Should swords then be crossed- a simple rock, paper, scissors affair ensues as players select from the three possible actions of Strike, Leap Aside or Stunning Blow. The player to their right does likewise for the brute in question and they again reference a handy table that will indicate who has come off second best. Kingdom: Death Monster it ain’t, and though not exactly taxing it probably forms the biggest blemish on the brow of what has otherwise held up remarkably well as the intervening decades have marched on in fancy tailored trousers, flaunting their custom dice and tactical treatises.
At the heart of the labyrinth lies the hoard of plunder that has compelled us to tempt fate, and should players be fortunate enough to breach its inner sanctum, the game throws up yet another deliciously simple roadblock that again amplifies tension as players press their luck in the face of ever shortening odds.

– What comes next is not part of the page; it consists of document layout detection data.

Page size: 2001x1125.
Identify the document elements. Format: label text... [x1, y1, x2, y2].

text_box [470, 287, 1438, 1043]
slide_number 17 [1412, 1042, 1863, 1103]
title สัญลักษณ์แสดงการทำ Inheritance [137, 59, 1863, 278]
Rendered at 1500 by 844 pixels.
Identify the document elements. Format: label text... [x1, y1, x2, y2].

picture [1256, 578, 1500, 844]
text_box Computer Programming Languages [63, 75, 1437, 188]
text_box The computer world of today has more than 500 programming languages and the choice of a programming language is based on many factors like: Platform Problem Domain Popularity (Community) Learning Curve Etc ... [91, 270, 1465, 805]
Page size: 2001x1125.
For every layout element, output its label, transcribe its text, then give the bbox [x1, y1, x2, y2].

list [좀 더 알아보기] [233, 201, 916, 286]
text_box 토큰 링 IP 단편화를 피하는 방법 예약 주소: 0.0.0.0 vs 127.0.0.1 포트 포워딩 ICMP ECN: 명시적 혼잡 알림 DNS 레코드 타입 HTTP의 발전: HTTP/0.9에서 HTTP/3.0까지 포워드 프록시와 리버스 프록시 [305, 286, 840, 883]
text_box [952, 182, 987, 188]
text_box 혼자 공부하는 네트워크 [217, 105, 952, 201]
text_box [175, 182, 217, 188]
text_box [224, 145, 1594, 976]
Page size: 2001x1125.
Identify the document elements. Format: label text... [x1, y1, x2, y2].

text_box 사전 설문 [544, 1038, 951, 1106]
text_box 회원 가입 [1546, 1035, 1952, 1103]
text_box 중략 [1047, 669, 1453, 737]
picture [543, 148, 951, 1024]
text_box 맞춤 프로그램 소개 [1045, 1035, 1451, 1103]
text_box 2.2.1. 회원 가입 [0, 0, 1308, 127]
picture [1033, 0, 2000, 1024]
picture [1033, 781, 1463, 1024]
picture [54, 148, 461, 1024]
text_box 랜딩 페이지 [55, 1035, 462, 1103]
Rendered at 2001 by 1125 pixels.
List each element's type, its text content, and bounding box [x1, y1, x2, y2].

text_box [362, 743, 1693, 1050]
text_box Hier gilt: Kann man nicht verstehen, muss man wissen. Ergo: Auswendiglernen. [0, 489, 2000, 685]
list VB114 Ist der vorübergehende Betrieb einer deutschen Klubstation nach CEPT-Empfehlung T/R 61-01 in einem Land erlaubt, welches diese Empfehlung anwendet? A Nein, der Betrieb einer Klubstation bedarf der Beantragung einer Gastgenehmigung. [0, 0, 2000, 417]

For you see, astride this mountain of bounty lies the formidable form of a slumbering dragon with a famed predilection for roasting would-be thieves alive in their jerkins. Each turn spent here allows a fumbling hand to lucky dip into a bag of loot, unearthing two artefacts that will be tallied up in value to determine the games eventual victor, like some sinister spin on Antiques Roadshow by way of the Running Man. With each trembling fistful however, the players must select one of several facedown dragon tiles. All but one will see them silent enough to successfully misappropriate their spoils, but always lurking within is the one card that instantly invites them to the shittiest barbecue ever.
Do they bless the hand of providence and spin for home? Or risk another dip, increasing their potential lead as their avarice dances on a knife edge with doom?
It’s incredibly tense, and a condensed Aesop-level exploration of sinful greed all-in-one. Like all elements on offer here, its simplicity belies its capacity for compulsion.
In each of our play-throughs this bastard dragon card emerged with a frequency bordering on the uncanny, leading us to believe that our copy was in fact cursed and possibly sourced from the pragmatic estate sale of some gone-to-soon Grognard, whose angry ghost wailed aghast as his collection was parcelled up and scattered to the winds, arriving in the undeserving paws of smart-arse reviewers on strange antipodean shores.
Eventually, after many an untimely demise, the attrition of fortune emerged and my weary warrior was able to escape this accursed place with a paltry sum in his coffers and a renewed sense of the virtue of poverty with which to regale his long suffering wife back in the village. As for the dragon? His hoard undimmed, he slumbered the sleep of the just, curled cosy upon coins in wait of the next foolhardy band of plunderers, set upon their perilous path by cackling sexagenarian Swedes.
Unlike so many other offerings of its age, Dungeonquest wears its antique vestments with a modicum of dignity that still possesses the power to beguile. Lean into its demands and you’ll surely appreciate the giddy highs, terrifying lows and shameful joy it continues to elicit.